= Action item =
Starting at the line containing "[CL91, DK95, Ste89]." and ending at the line containing "Economical [Mof92b]. Editing", print every line of the material below exactly, both ends included, and stop there.
=== Section Start ===
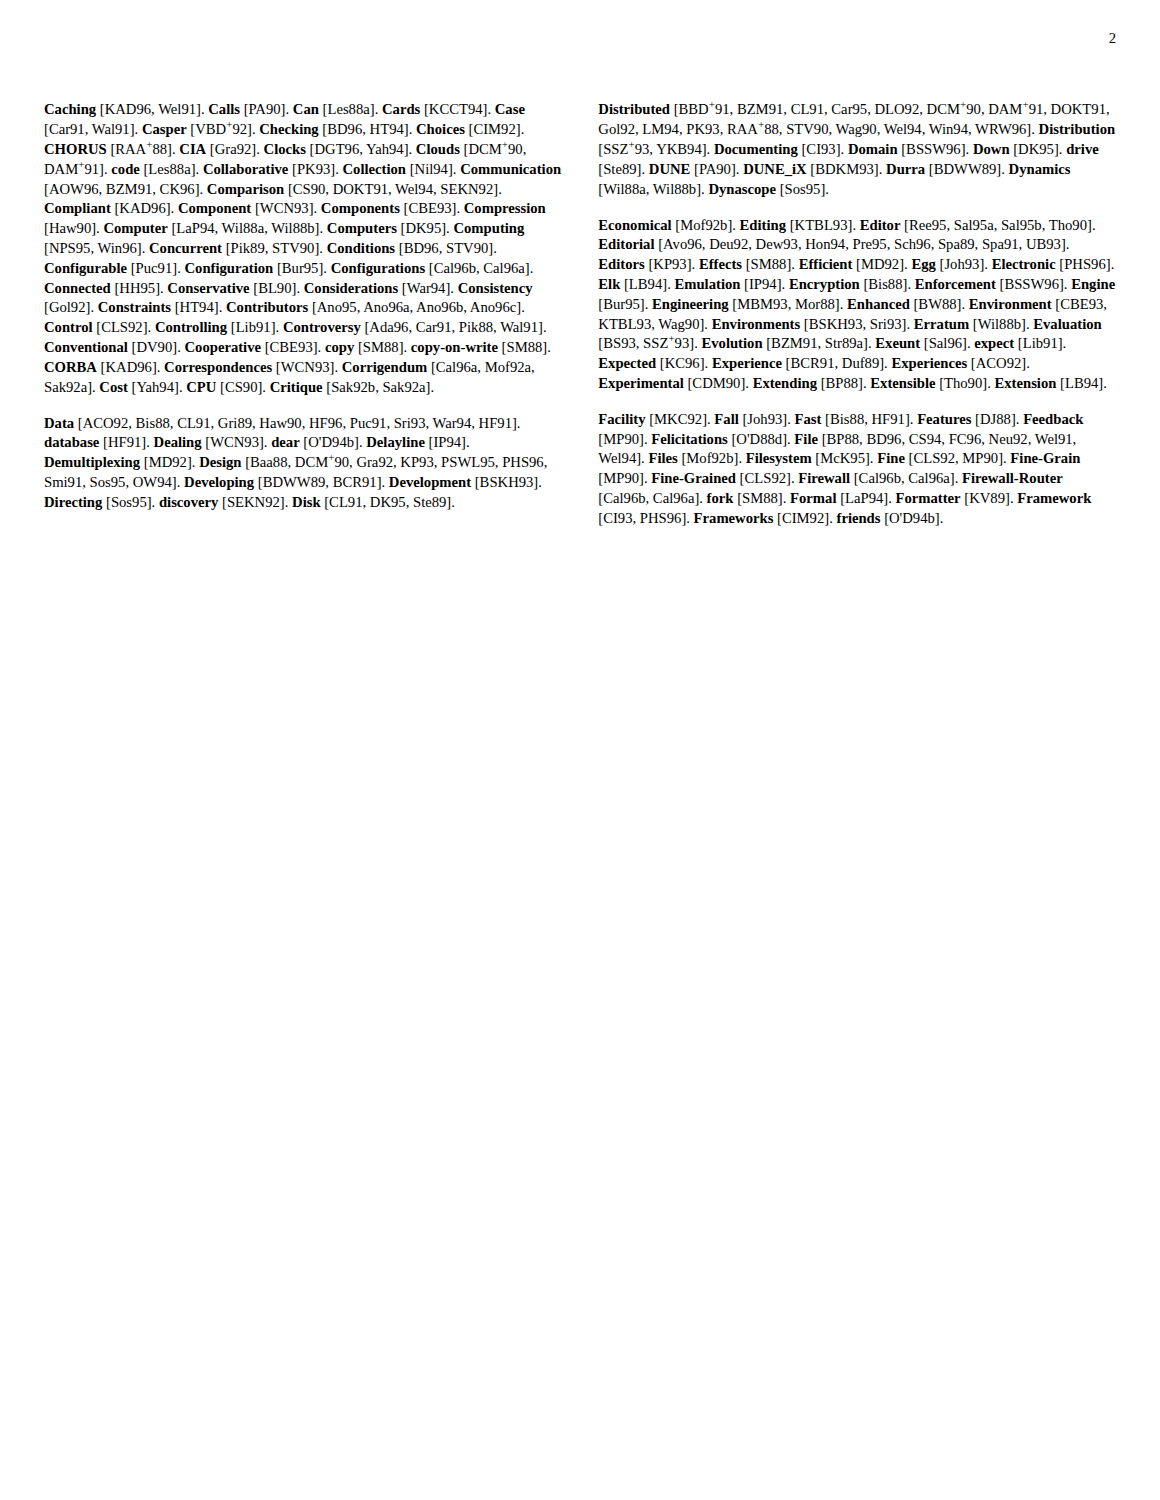2
Caching [KAD96, Wel91]. Calls [PA90]. Can [Les88a]. Cards [KCCT94]. Case [Car91, Wal91]. Casper [VBD+92]. Checking [BD96, HT94]. Choices [CIM92]. CHORUS [RAA+88]. CIA [Gra92]. Clocks [DGT96, Yah94]. Clouds [DCM+90, DAM+91]. code [Les88a]. Collaborative [PK93]. Collection [Nil94]. Communication [AOW96, BZM91, CK96]. Comparison [CS90, DOKT91, Wel94, SEKN92]. Compliant [KAD96]. Component [WCN93]. Components [CBE93]. Compression [Haw90]. Computer [LaP94, Wil88a, Wil88b]. Computers [DK95]. Computing [NPS95, Win96]. Concurrent [Pik89, STV90]. Conditions [BD96, STV90]. Configurable [Puc91]. Configuration [Bur95]. Configurations [Cal96b, Cal96a]. Connected [HH95]. Conservative [BL90]. Considerations [War94]. Consistency [Gol92]. Constraints [HT94]. Contributors [Ano95, Ano96a, Ano96b, Ano96c]. Control [CLS92]. Controlling [Lib91]. Controversy [Ada96, Car91, Pik88, Wal91]. Conventional [DV90]. Cooperative [CBE93]. copy [SM88]. copy-on-write [SM88]. CORBA [KAD96]. Correspondences [WCN93]. Corrigendum [Cal96a, Mof92a, Sak92a]. Cost [Yah94]. CPU [CS90]. Critique [Sak92b, Sak92a].
Data [ACO92, Bis88, CL91, Gri89, Haw90, HF96, Puc91, Sri93, War94, HF91]. database [HF91]. Dealing [WCN93]. dear [O'D94b]. Delayline [IP94]. Demultiplexing [MD92]. Design [Baa88, DCM+90, Gra92, KP93, PSWL95, PHS96, Smi91, Sos95, OW94]. Developing [BDWW89, BCR91]. Development [BSKH93]. Directing [Sos95]. discovery [SEKN92]. Disk [CL91, DK95, Ste89].
Distributed [BBD+91, BZM91, CL91, Car95, DLO92, DCM+90, DAM+91, DOKT91, Gol92, LM94, PK93, RAA+88, STV90, Wag90, Wel94, Win94, WRW96]. Distribution [SSZ+93, YKB94]. Documenting [CI93]. Domain [BSSW96]. Down [DK95]. drive [Ste89]. DUNE [PA90]. DUNE_iX [BDKM93]. Durra [BDWW89]. Dynamics [Wil88a, Wil88b]. Dynascope [Sos95].
Economical [Mof92b]. Editing [KTBL93]. Editor [Ree95, Sal95a, Sal95b, Tho90]. Editorial [Avo96, Deu92, Dew93, Hon94, Pre95, Sch96, Spa89, Spa91, UB93]. Editors [KP93]. Effects [SM88]. Efficient [MD92]. Egg [Joh93]. Electronic [PHS96]. Elk [LB94]. Emulation [IP94]. Encryption [Bis88]. Enforcement [BSSW96]. Engine [Bur95]. Engineering [MBM93, Mor88]. Enhanced [BW88]. Environment [CBE93, KTBL93, Wag90]. Environments [BSKH93, Sri93]. Erratum [Wil88b]. Evaluation [BS93, SSZ+93]. Evolution [BZM91, Str89a]. Exeunt [Sal96]. expect [Lib91]. Expected [KC96]. Experience [BCR91, Duf89]. Experiences [ACO92]. Experimental [CDM90]. Extending [BP88]. Extensible [Tho90]. Extension [LB94].
Facility [MKC92]. Fall [Joh93]. Fast [Bis88, HF91]. Features [DJ88]. Feedback [MP90]. Felicitations [O'D88d]. File [BP88, BD96, CS94, FC96, Neu92, Wel91, Wel94]. Files [Mof92b]. Filesystem [McK95]. Fine [CLS92, MP90]. Fine-Grain [MP90]. Fine-Grained [CLS92]. Firewall [Cal96b, Cal96a]. Firewall-Router [Cal96b, Cal96a]. fork [SM88]. Formal [LaP94]. Formatter [KV89]. Framework [CI93, PHS96]. Frameworks [CIM92]. friends [O'D94b].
=== Section End ===
= Output for this task =
Data [ACO92, Bis88, CL91, Gri89, Haw90, HF96, Puc91, Sri93, War94, HF91]. database [HF91]. Dealing [WCN93]. dear [O'D94b]. Delayline [IP94]. Demultiplexing [MD92]. Design [Baa88, DCM+90, Gra92, KP93, PSWL95, PHS96, Smi91, Sos95, OW94]. Developing [BDWW89, BCR91]. Development [BSKH93]. Directing [Sos95]. discovery [SEKN92]. Disk [CL91, DK95, Ste89].
Distributed [BBD+91, BZM91, CL91, Car95, DLO92, DCM+90, DAM+91, DOKT91, Gol92, LM94, PK93, RAA+88, STV90, Wag90, Wel94, Win94, WRW96]. Distribution [SSZ+93, YKB94]. Documenting [CI93]. Domain [BSSW96]. Down [DK95]. drive [Ste89]. DUNE [PA90]. DUNE_iX [BDKM93]. Durra [BDWW89]. Dynamics [Wil88a, Wil88b]. Dynascope [Sos95].
Economical [Mof92b]. Editing [KTBL93]. Editor [Ree95, Sal95a, Sal95b, Tho90]. Editorial [Avo96, Deu92, Dew93, Hon94, Pre95, Sch96, Spa89, Spa91, UB93]. Editors [KP93]. Effects [SM88]. Efficient [MD92]. Egg [Joh93]. Electronic [PHS96]. Elk [LB94]. Emulation [IP94]. Encryption [Bis88]. Enforcement [BSSW96]. Engine [Bur95]. Engineering [MBM93, Mor88]. Enhanced [BW88]. Environment [CBE93, KTBL93, Wag90]. Environments [BSKH93, Sri93]. Erratum [Wil88b]. Evaluation [BS93, SSZ+93]. Evolution [BZM91, Str89a]. Exeunt [Sal96]. expect [Lib91]. Expected [KC96]. Experience [BCR91, Duf89]. Experiences [ACO92]. Experimental [CDM90]. Extending [BP88]. Extensible [Tho90]. Extension [LB94].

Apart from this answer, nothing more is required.